[Exercise details] Rewrite the records from the line holding "pose: elev=337.7 azim=19.1" through the line holding "Dot at: (250, 272)", inclusive, replacing "roll" with "tilt" and changing nothing else. Give only those lines, without the pictures.

[Material for this task]
══════════════════════════════
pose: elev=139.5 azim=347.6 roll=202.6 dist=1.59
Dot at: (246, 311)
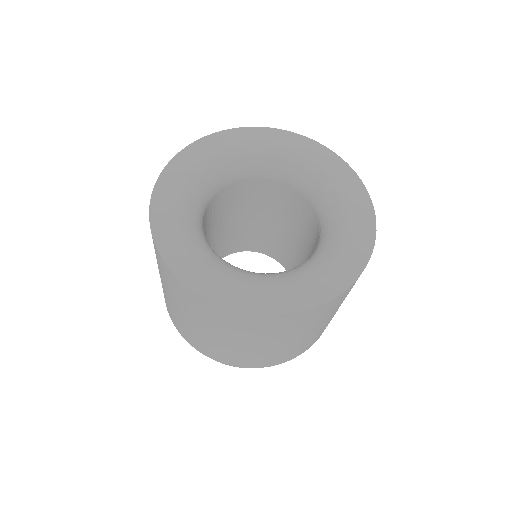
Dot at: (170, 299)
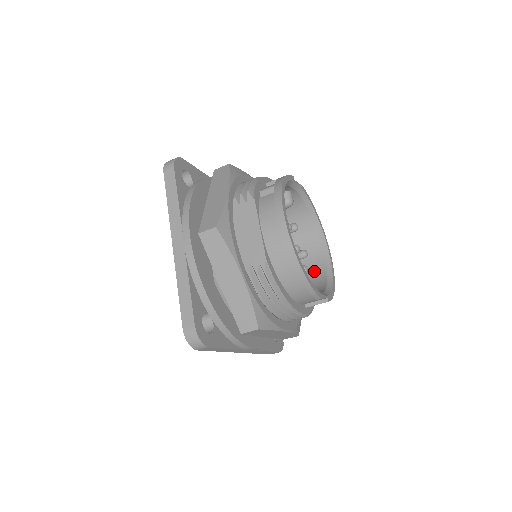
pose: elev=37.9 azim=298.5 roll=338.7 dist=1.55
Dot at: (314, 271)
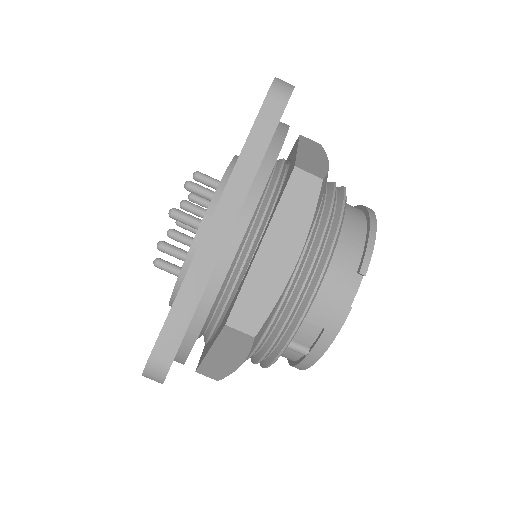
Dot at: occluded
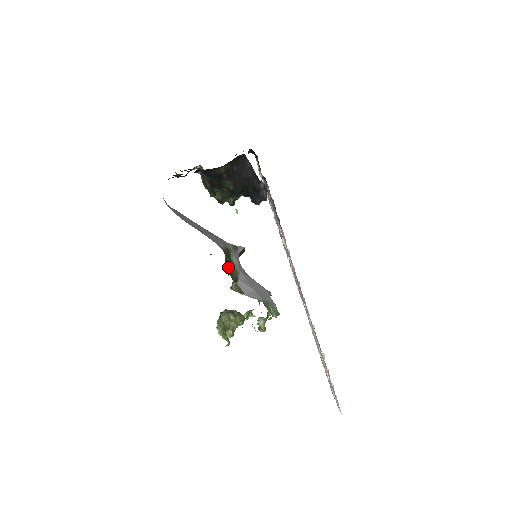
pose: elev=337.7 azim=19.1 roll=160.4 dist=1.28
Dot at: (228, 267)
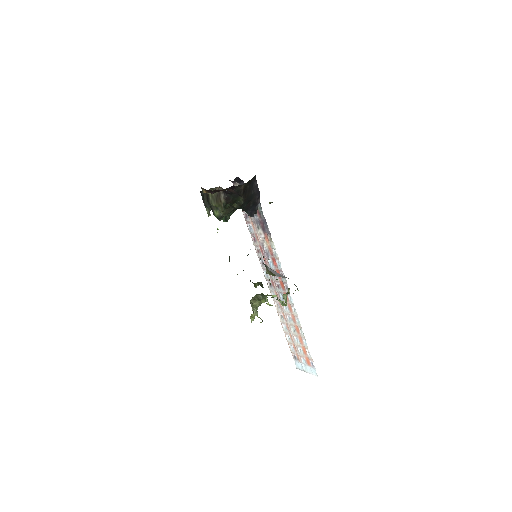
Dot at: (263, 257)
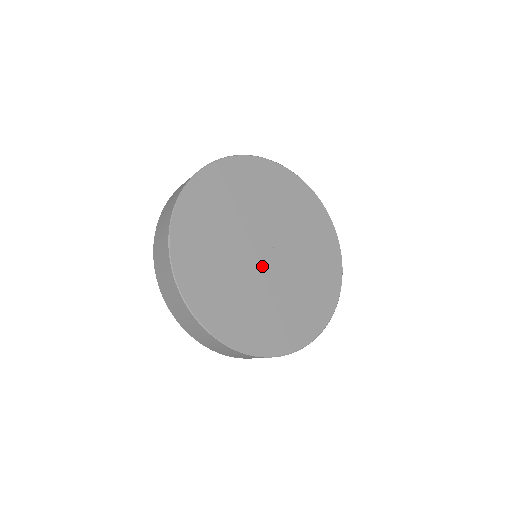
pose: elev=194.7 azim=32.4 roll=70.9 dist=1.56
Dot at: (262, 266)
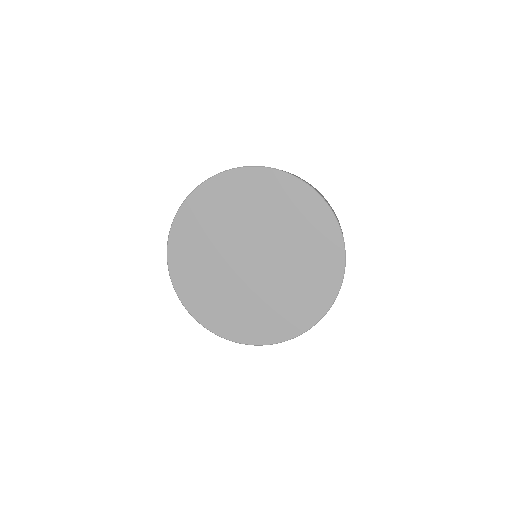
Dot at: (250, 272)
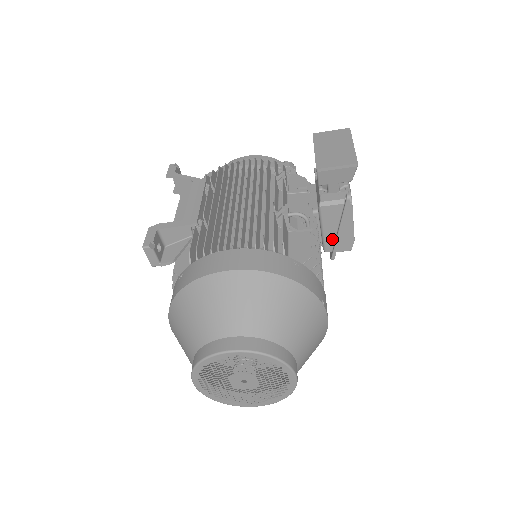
══════════════════════════════
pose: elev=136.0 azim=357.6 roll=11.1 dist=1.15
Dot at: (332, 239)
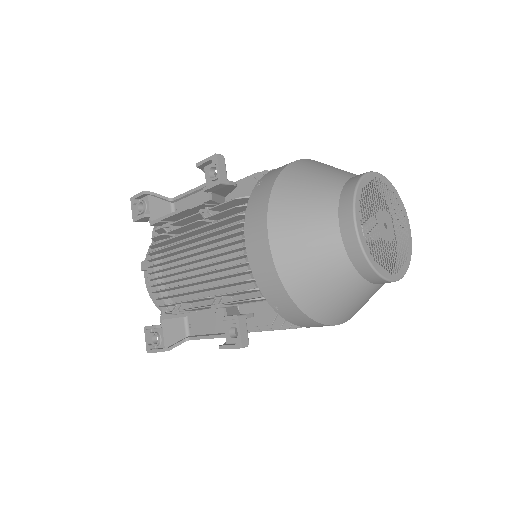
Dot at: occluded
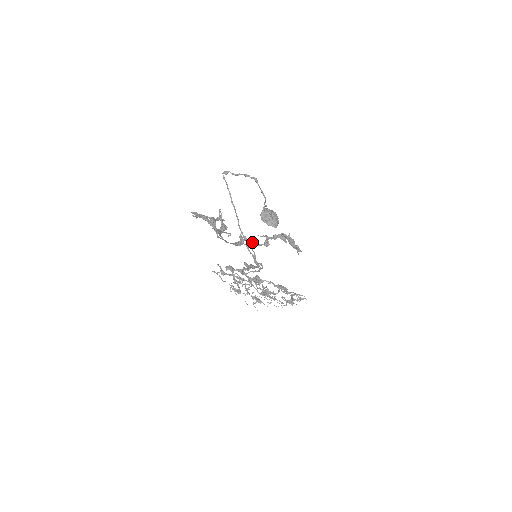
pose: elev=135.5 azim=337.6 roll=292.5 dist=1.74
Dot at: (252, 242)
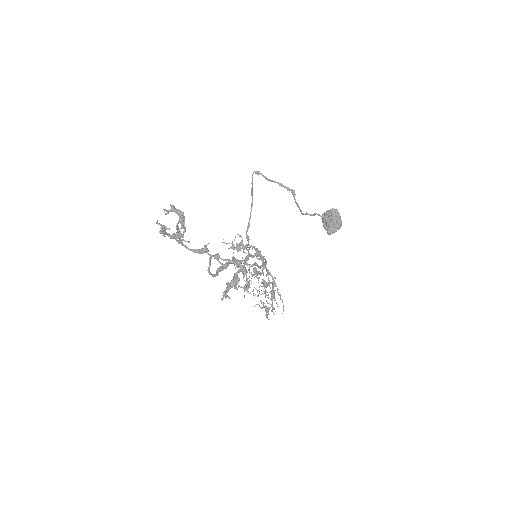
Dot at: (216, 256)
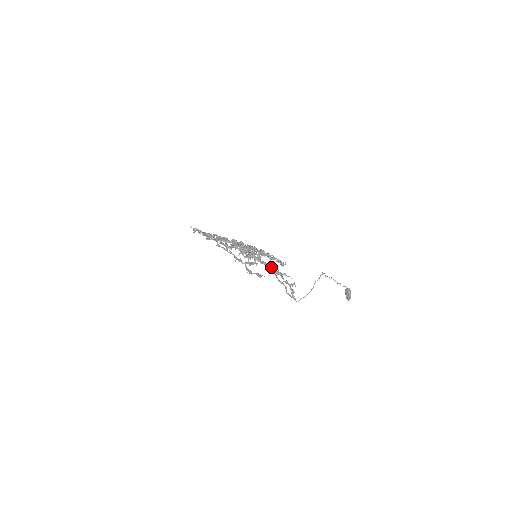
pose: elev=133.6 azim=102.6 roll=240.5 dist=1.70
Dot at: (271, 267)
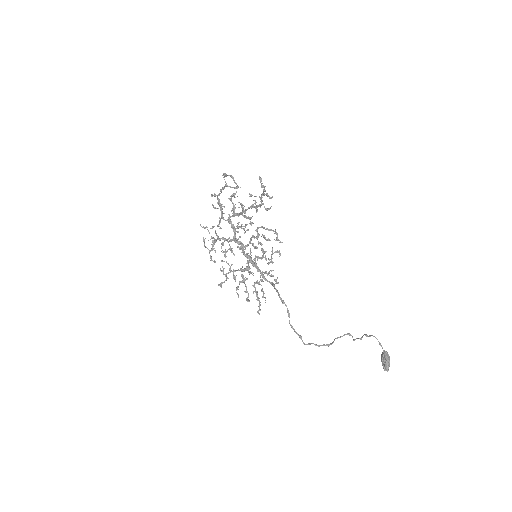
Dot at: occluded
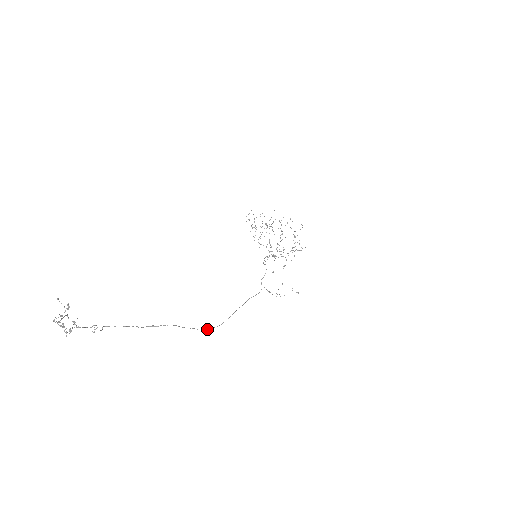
══════════════════════════════
[Worked solution]
pose: elev=337.7 azim=19.1 tilt=160.4 dist=1.28
Dot at: (228, 267)
Dot at: (263, 257)
pose: elev=194.7 azim=32.4 tilt=70.9 dist=1.56
Dot at: (262, 266)
Dot at: (250, 272)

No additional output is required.